Regional Report Eastern May 2011
Legislator: TransPark can’t climb above debt
The North Carolina Global TransPark’s $39.7 million IOU to the state Escheat Fund underscores Benjamin Franklin’s axiom that those who go borrowing end up sorrowing. GTP’s latest audit warns that the debt, which has been growing since 1993, threatens the 2,500-acre industrial park’s future, and this time the hand-wringing that traditionally follows the annual release of its financial figures is likely to force lawmakers and TransPark executives to come to grips with congenital flaws in the project.
“The debt, quite frankly, is something they can never pay back,” says Rep. Stephen LaRoque, a Republican from Kinston, GTP’s home. “I wish everybody had sat back at first and said, ‘Let’s look at how this thing is being financed and how we’re going to pay for it.’”
The brainchild of UNC Chapel Hill professor John Kasarda, GTP was intended to attract just-in-time manufacturers who would use its two-mile runway to fly products worldwide. It attracted no major tenant until 2008, when Wichita, Kan.-based Spirit AeroSystems Inc. announced it would make airplane parts there. Lured by incentives that cut its rent to $100 a year, it agreed to hire 1,031.
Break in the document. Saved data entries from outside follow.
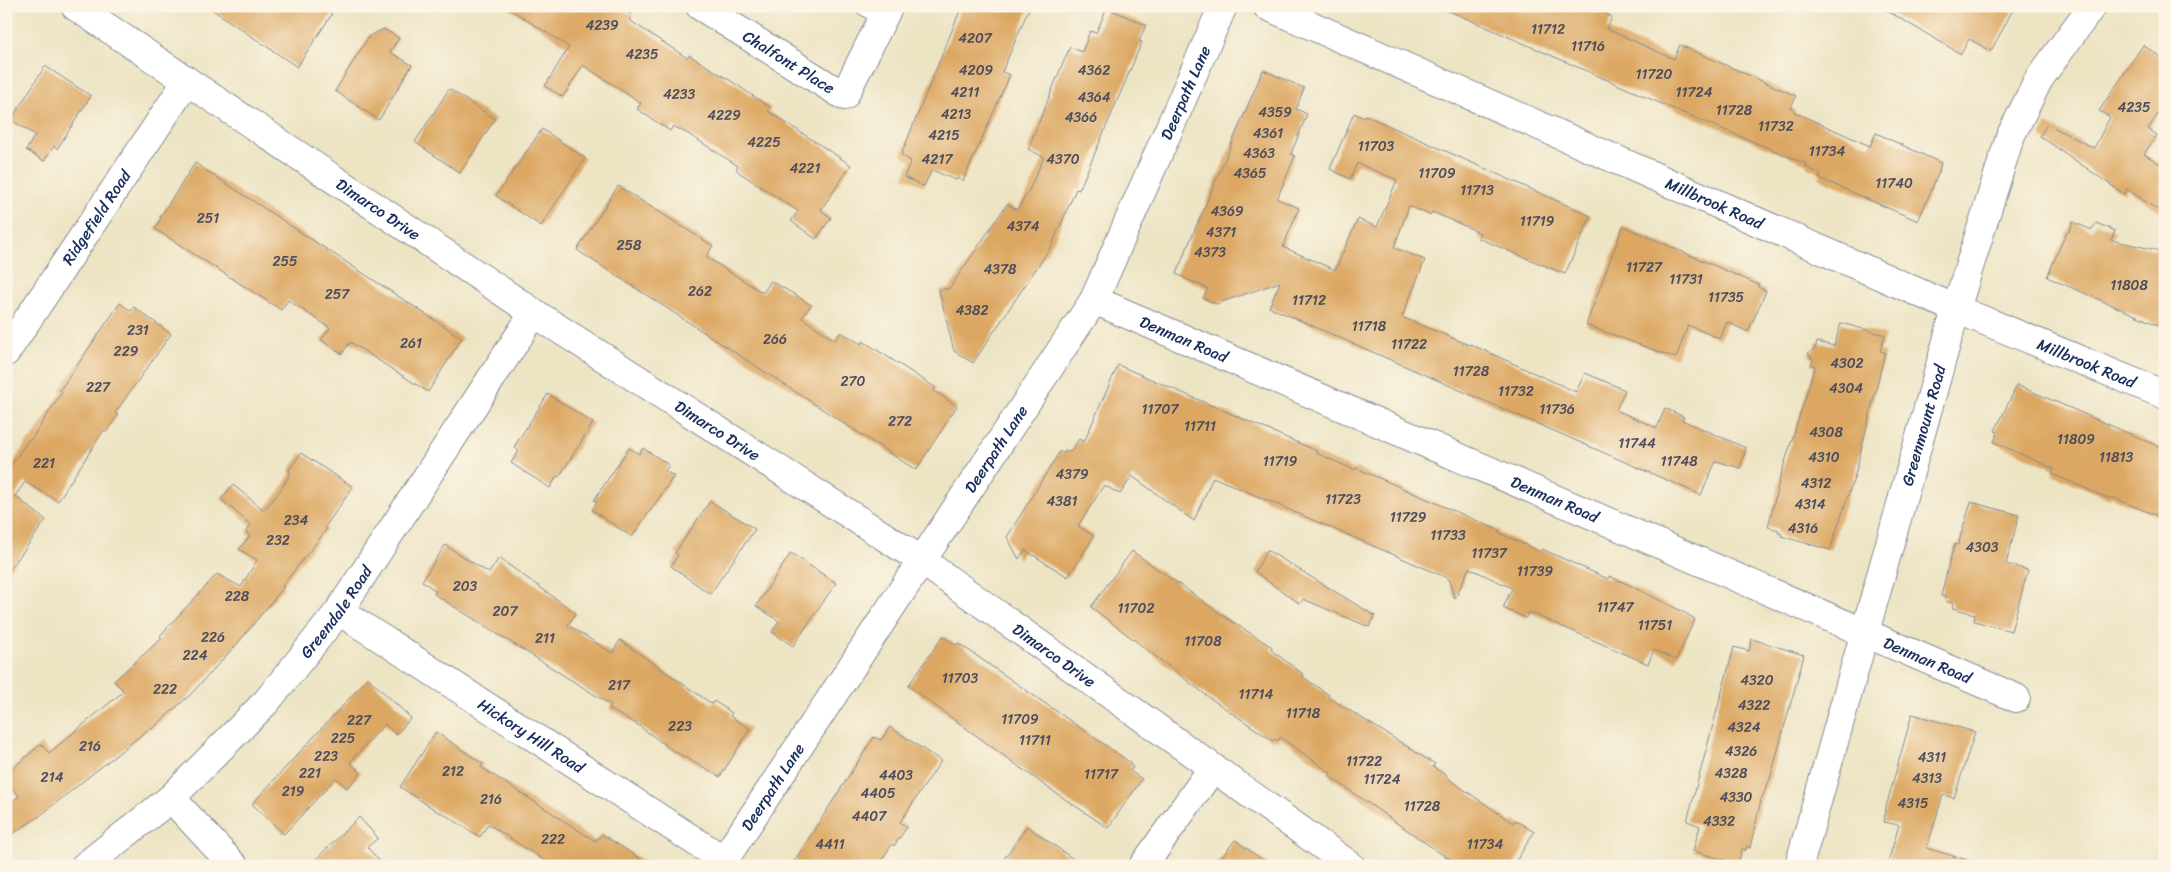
<svg xmlns="http://www.w3.org/2000/svg" width="2171" height="872" viewBox="0 0 2171 872" font-family="Sriracha,sans-serif">
  <style>
    .building { fill: #dca762 }
    .lines { fill: none; stroke-linecap: round; stroke-linejoin: round }
    .service-casing { stroke: #848a91; stroke-width: 16 }
    .minor-casing { stroke: #848a91; stroke-width: 30 }
    .service { stroke: #fff; stroke-width: 14 }
    .minor { stroke: #fff; stroke-width: 28 }
    .labels { text-anchor: middle; stroke-width: 4; stroke-linejoin: round; paint-order: stroke }
    .number-label { font-size: 14px; fill: #4b4d5f }
    .street-label { font-size: 16px; fill: #1b2f5e; stroke: #fcf5e5 }
  </style>
  <rect width="100%" height="100%" fill="#fcf5e5"/>
  <filter id="ink" filterUnits="userSpaceOnUse"><feTurbulence type="fractalNoise" baseFrequency=".02" numOctaves="2"/><feDisplacementMap in="SourceGraphic" scale="10" xChannelSelector="R" yChannelSelector="G"/><feConvolveMatrix kernelMatrix="1 2 1 2 8 2 1 2 1" color-interpolation-filters="sRGB"/></filter>
  <filter id="wash" filterUnits="userSpaceOnUse"><feTurbulence type="fractalNoise" baseFrequency=".0096" numOctaves="4" result="noise"/><feDisplacementMap in="SourceGraphic" scale="20" xChannelSelector="R" yChannelSelector="G"/><feGaussianBlur stdDeviation="1.12" result="paint"/><feColorMatrix in="noise" values="0 0 0 0 0 0 0 0 0 0 0 0 0 0 0 0 0 1.4 0 .05"/><feComposite in="paint" operator="in"/></filter>
  <g filter="url(#wash)">
    <rect width="100%" height="100%" fill="#ede4c4"/>
    <g id="blocks">
      <path class="building" d="M207,6H321L332,14L297,67Z
        M505,6H616L632,15L629,20L687,58L689,55L731,81L771,108L768,111L851,165L821,210L831,218L816,239L791,221L798,211L740,173L736,169L738,166L690,135L673,126L670,131L637,109L641,103L583,65L563,97L545,86L569,47Z
        M962,6H1030L1002,72L1010,75L963,181L957,178L956,180L932,170L924,186L904,177L911,161L901,155Z
        M1438,6H1590L1612,17L1607,29L1674,59L1680,45L1796,96L1791,108L1795,110L1794,112L1870,146L1876,133L1941,163L1938,174L1918,221L1819,178L1821,174L1806,167L1807,164L1669,107Z
        M1879,6H2015L1991,51L1969,39L1961,54Z
        M1107,8L1146,25L1139,41L1142,42L1098,146L1079,190L1076,189L1052,245L973,363L954,351L939,290L950,288L1007,204L1017,210L1029,190L1044,157L1028,149L1061,68L1070,47L1082,52L1090,31L1096,33Z
        M384,29L399,38L390,52L412,65L379,120L335,91L369,36Z
        M2143,45L2165,60V103L2148,129L2157,135L2144,154L2165,167V215L2127,189L2124,194L2040,136L2047,124L2094,148L2110,117L2099,111Z
        M45,66L91,96L57,149L54,146L44,161L26,150L35,135L11,120Z
        M1263,70L1304,88L1296,109L1307,114L1291,154L1295,156L1277,199L1299,208L1283,247L1335,270L1358,219L1377,227L1397,180L1357,163L1350,179L1330,169L1354,113L1364,118L1365,115L1591,216L1565,274L1478,238L1480,233L1472,229L1432,212L1430,215L1409,206L1394,248L1425,260L1402,317L1469,345L1470,344L1576,392L1585,373L1625,390L1616,410L1657,428L1665,408L1684,417L1682,420L1746,448L1740,468L1716,461L1701,495L1269,307L1280,282L1216,304L1203,298L1208,289L1176,274Z
        M449,89L495,119L460,173L415,142Z
        M542,129L585,158L541,226L496,196Z
        M195,163L462,338L428,392L350,342L342,354L321,340L330,328L288,300L281,310L155,229L161,218L160,217Z
        M618,186L713,246L706,257L763,293L771,281L792,293L811,305L802,318L835,340L841,332L861,344L863,341L936,388L934,391L957,406L916,470L577,250Z
        M2073,222L2092,230L2096,223L2115,231L2111,240L2165,252V328L2047,277L2067,231L2069,232Z
        M1623,226L1759,285L1758,287L1766,291L1748,332L1727,322L1720,339L1688,325L1676,358L1586,325Z
        M120,303L131,311L134,307L171,334L115,413L118,415L106,432L104,430L58,501L25,482L15,496L46,520L6,575V473L29,439L31,440L62,392L60,390Z
        M1841,323L1885,335L1880,351L1885,352L1855,475L1830,550L1781,536L1782,534L1778,533L1779,530L1768,527L1780,478L1815,366L1811,365L1813,360L1808,353L1815,349L1817,342L1834,346Z
        M1118,365L1317,451L1316,453L1355,470L1356,468L1475,520L1500,531L1499,533L1541,552L1542,549L1608,579L1609,576L1625,583L1685,613L1695,619L1676,660L1654,650L1648,664L1529,612L1526,618L1503,608L1512,588L1469,568L1455,599L1448,579L1443,576L1213,477L1194,521L1132,476L1120,494L1104,485L1078,526L1094,536L1068,577L1025,550L1019,559L1007,537L1060,451L1063,454L1066,450L1070,452L1079,439L1084,442Z
        M2017,385L2165,449V519L2111,497L2110,499L2052,474L2054,469L1994,442L1998,432L1995,431Z
        M548,394L593,423L559,477L557,476L550,488L511,463L519,451L514,447Z
        M629,448L639,454L643,448L669,465L665,471L674,476L632,537L592,510L597,502L594,500Z
        M301,453L353,487L325,527L327,529L282,586L284,587L237,644L190,695L152,729L150,728L37,818L6,838V806L19,796L6,781V774L41,744L49,753L124,691L114,681L162,638L160,636L165,630L217,574L241,587L257,560L239,549L250,536L246,532L251,525L221,499L233,485L264,510L280,491L290,474L289,470Z
        M710,501L755,529L710,594L671,566L678,555L675,553Z
        M1971,502L2019,515L2006,564L2028,570L2011,631L1974,621L1975,614L1952,608L1953,603L1945,601L1946,597L1941,596L1950,559L1955,544L1958,545Z
        M445,545L489,573L499,558L576,613L568,625L612,653L620,640L712,704L714,701L732,713L730,716L750,729L720,777L672,750L638,725L609,709L611,705L434,594L436,591L422,581Z
        M1267,550L1375,616L1369,627L1303,599L1300,604L1255,572Z
        M1132,551L1231,621L1272,647L1271,650L1303,674V677L1329,695L1328,697L1435,764L1433,767L1446,775L1447,778L1513,823L1515,820L1534,832L1513,866H1463L1443,855L1329,776L1331,773L1280,737L1278,741L1275,739L1273,741L1210,698L1091,607Z
        M791,553L836,583L793,646L772,632L779,621L756,606Z
        M943,636L956,645L958,643L1131,763L1130,765L1133,767L1130,771L1142,779L1108,828L1047,787L908,686Z
        M1752,639L1804,655L1770,779L1761,800L1750,848L1747,846L1746,850L1742,849L1738,864L1693,851L1700,826L1687,821L1734,647L1749,651Z
        M368,678L411,718L396,735L385,724L350,762L361,773L347,788L336,778L284,834L252,804Z
        M1912,714L1975,732L1954,798L1943,795L1927,848L1967,860L1966,866H1887L1899,825L1884,822L1886,807Z
        M890,727L941,761L900,822L907,827L894,846L892,844L878,866H791L874,737L881,740Z
        M436,732L483,764L481,767L595,841L602,834L651,866H553L488,824L480,837L441,812L440,813L400,787Z
        M359,817L378,838L367,847L384,866H309Z
        M1027,826L1083,866H999Z
        M1235,840L1271,866H1215Z"/>
    </g>
  </g>
  <g filter="url(#ink)">
    <use href="#blocks" fill-opacity="0" stroke="#848a91" stroke-width="1"/>
    <g class="lines">
      <defs>
        <path id="service" d="M861,6L883,20"/>
        <g id="minor">
          <path id="s1" d="M75,6L534,313L921,560L1351,866"/>
          <path id="s2" d="M700,6L844,96L889,6"/>
          <path id="s3" d="M1267,6L1956,309L2165,395"/>
          <path id="s4" d="M1094,300L2016,698"/>
          <path id="s5" d="M6,352L187,81"/>
          <path id="s6" d="M339,611L724,860"/>
          <path d="M171,798L234,866"/>
          <path id="s7" d="M85,866L171,798L267,701L339,611L534,313"/>
          <path id="s8" d="M720,866L1094,300L1223,6"/>
          <path d="M1143,866L1212,769"/>
          <path id="s9" d="M1799,866L1956,309L2010,137L2039,79L2092,6"/>
        </g>
      </defs>
      <use href="#service" class="service-casing"/>
      <use href="#minor" class="minor-casing"/>
      <use href="#service" class="service"/>
      <use href="#minor" class="minor"/>
    </g>
  </g>
  <g class="labels">
    <g class="number-label">
      <text x="602" y="30">4239</text>
      <text x="1548" y="34">11712</text>
      <text x="975" y="43">4207</text>
      <text x="1588" y="51">11716</text>
      <text x="642" y="59">4235</text>
      <text x="976" y="75">4209</text>
      <text x="1094" y="75">4362</text>
      <text x="1654" y="79">11720</text>
      <text x="965" y="97">4211</text>
      <text x="1694" y="97">11724</text>
      <text x="679" y="99">4233</text>
      <text x="1094" y="102">4364</text>
      <text x="2134" y="112">4235</text>
      <text x="1734" y="115">11728</text>
      <text x="1275" y="117">4359</text>
      <text x="956" y="119">4213</text>
      <text x="724" y="120">4229</text>
      <text x="1081" y="122">4366</text>
      <text x="1776" y="131">11732</text>
      <text x="1268" y="138">4361</text>
      <text x="944" y="140">4215</text>
      <text x="764" y="147">4225</text>
      <text x="1376" y="151">11703</text>
      <text x="1827" y="156">11734</text>
      <text x="1259" y="158">4363</text>
      <text x="937" y="164">4217</text>
      <text x="1063" y="164">4370</text>
      <text x="805" y="173">4221</text>
      <text x="1250" y="178">4365</text>
      <text x="1437" y="178">11709</text>
      <text x="1894" y="188">11740</text>
      <text x="1477" y="195">11713</text>
      <text x="1227" y="216">4369</text>
      <text x="208" y="223">251</text>
      <text x="1537" y="226">11719</text>
      <text x="1023" y="231">4374</text>
      <text x="1221" y="237">4371</text>
      <text x="629" y="250">258</text>
      <text x="1210" y="257">4373</text>
      <text x="285" y="266">255</text>
      <text x="1644" y="272">11727</text>
      <text x="1000" y="274">4378</text>
      <text x="1686" y="284">11731</text>
      <text x="2129" y="290">11808</text>
      <text x="700" y="296">262</text>
      <text x="337" y="299">257</text>
      <text x="1726" y="302">11735</text>
      <text x="1309" y="305">11712</text>
      <text x="972" y="315">4382</text>
      <text x="1369" y="331">11718</text>
      <text x="138" y="335">231</text>
      <text x="775" y="344">266</text>
      <text x="411" y="348">261</text>
      <text x="1409" y="349">11722</text>
      <text x="126" y="356">229</text>
      <text x="1847" y="368">4302</text>
      <text x="1471" y="376">11728</text>
      <text x="853" y="386">270</text>
      <text x="98" y="392">227</text>
      <text x="1846" y="393">4304</text>
      <text x="1516" y="396">11732</text>
      <text x="1160" y="414">11707</text>
      <text x="1557" y="414">11736</text>
      <text x="900" y="426">272</text>
      <text x="1200" y="431">11711</text>
      <text x="1826" y="437">4308</text>
      <text x="2076" y="444">11809</text>
      <text x="1637" y="448">11744</text>
      <text x="1824" y="462">4310</text>
      <text x="2116" y="462">11813</text>
      <text x="1280" y="466">11719</text>
      <text x="1679" y="466">11748</text>
      <text x="44" y="468">221</text>
      <text x="1072" y="479">4379</text>
      <text x="1816" y="488">4312</text>
      <text x="1343" y="504">11723</text>
      <text x="1062" y="506">4381</text>
      <text x="1810" y="509">4314</text>
      <text x="1408" y="522">11729</text>
      <text x="296" y="525">234</text>
      <text x="1803" y="533">4316</text>
      <text x="1448" y="540">11733</text>
      <text x="278" y="545">232</text>
      <text x="1982" y="552">4303</text>
      <text x="1489" y="558">11737</text>
      <text x="1535" y="576">11739</text>
      <text x="465" y="591">203</text>
      <text x="237" y="601">228</text>
      <text x="1615" y="612">11747</text>
      <text x="1136" y="613">11702</text>
      <text x="505" y="616">207</text>
      <text x="1655" y="630">11751</text>
      <text x="213" y="642">226</text>
      <text x="545" y="643">211</text>
      <text x="1203" y="646">11708</text>
      <text x="195" y="660">224</text>
      <text x="960" y="683">11703</text>
      <text x="1757" y="685">4320</text>
      <text x="619" y="690">217</text>
      <text x="165" y="694">222</text>
      <text x="1256" y="699">11714</text>
      <text x="1754" y="710">4322</text>
      <text x="1303" y="718">11718</text>
      <text x="1020" y="724">11709</text>
      <text x="359" y="725">227</text>
      <text x="680" y="731">223</text>
      <text x="1744" y="732">4324</text>
      <text x="343" y="743">225</text>
      <text x="1035" y="745">11711</text>
      <text x="90" y="751">216</text>
      <text x="1741" y="756">4326</text>
      <text x="326" y="761">223</text>
      <text x="1932" y="762">4311</text>
      <text x="1364" y="766">11722</text>
      <text x="453" y="776">212</text>
      <text x="310" y="778">221</text>
      <text x="1731" y="778">4328</text>
      <text x="1101" y="779">11717</text>
      <text x="896" y="780">4403</text>
      <text x="52" y="782">214</text>
      <text x="1927" y="783">4313</text>
      <text x="1382" y="784">11724</text>
      <text x="293" y="796">219</text>
      <text x="878" y="798">4405</text>
      <text x="1736" y="802">4330</text>
      <text x="491" y="804">216</text>
      <text x="1913" y="808">4315</text>
      <text x="1422" y="811">11728</text>
      <text x="869" y="821">4407</text>
      <text x="1719" y="826">4332</text>
      <text x="553" y="844">222</text>
      <text x="830" y="849">4411</text>
      <text x="1485" y="849">11734</text>
    </g>
    <g class="street-label">
      <text dy="6" stroke="none"><textPath href="#s2" startOffset="105">Chalfont Place</textPath></text>
      <text dy="6" stroke="none"><textPath href="#s8" startOffset="905">Deerpath Lane</textPath></text>
      <text dy="6" stroke="none"><textPath href="#s3" startOffset="489">Millbrook Road</textPath></text>
      <text dy="6" stroke="none"><textPath href="#s1" startOffset="365">Dimarco Drive</textPath></text>
      <text dy="6" stroke="none"><textPath href="#s5" startOffset="162">Ridgefield Road</textPath></text>
      <text dy="6" stroke="none"><textPath href="#s4" startOffset="98">Denman Road</textPath></text>
      <text dy="6" stroke="none"><textPath href="#s3" startOffset="894">Millbrook Road</textPath></text>
      <text dy="6" stroke="none"><textPath href="#s9" startOffset="458">Greenmount Road</textPath></text>
      <text dy="6" stroke="none"><textPath href="#s1" startOffset="770">Dimarco Drive</textPath></text>
      <text dy="6" stroke="none"><textPath href="#s8" startOffset="500">Deerpath Lane</textPath></text>
      <text dy="6" stroke="none"><textPath href="#s4" startOffset="502">Denman Road</textPath></text>
      <text dy="6" stroke="none"><textPath href="#s7" startOffset="359">Greendale Road</textPath></text>
      <text dy="6" stroke="none"><textPath href="#s1" startOffset="1175">Dimarco Drive</textPath></text>
      <text dy="6" stroke="none"><textPath href="#s4" startOffset="908">Denman Road</textPath></text>
      <text dy="6" stroke="none"><textPath href="#s6" startOffset="229">Hickory Hill Road</textPath></text>
      <text dy="6" stroke="none"><textPath href="#s8" startOffset="95">Deerpath Lane</textPath></text>
    </g>
  </g>
  <rect width="2171" height="872" fill="none" stroke="#fcf5e5" stroke-width="25"/>
</svg>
The report from the state auditor’s office shows GTP grossed about $1.4 million during the fiscal year that ended in June but spent $5.4 million. Executive Director Darlene Waddell says revenue came mainly from tenant leases and fees charged for aviation fuel pumped there. Kasarda’s plan called for companies to support the park by paying big money to lease space, but with few tenants and its biggest one paying nominal rent, that revenue stream has been disappointing. Meanwhile, interest continued to mount on the original $25 million loan from the Escheat Fund, pushing its balance by January to $39,719,902.
The fund, which has more than $400 million, was established to hold unclaimed property such as abandoned bank accounts. But the General Assembly, desperate in 1993 for ways to finance the project, tapped it for a $25 million loan. “The Escheat Fund should never have been used to finance the TransPark in the first place,” LaRoque says. “It should have come from a general appropriation.” He and other legislators have worked behind the scenes on a plan for dealing with the debt. But the options are few: GTP can go bankrupt, at least technically; ask the General Assembly to pay off the loan from general tax revenue; or hand over the deed to the state.
The project has been criticized since birth as a boondoggle, and legislators say using the general fund to pay its debt would trigger a firestorm. LaRoque is coy about lawmakers’ plans but doesn’t rule out steps to make GTP self-sustaining. “You’re going to have to build more buildings that you can rent out at market rates. That would have to be done through an appropriation, not a loan, because it’s not generating enough revenue to pay off the debt.”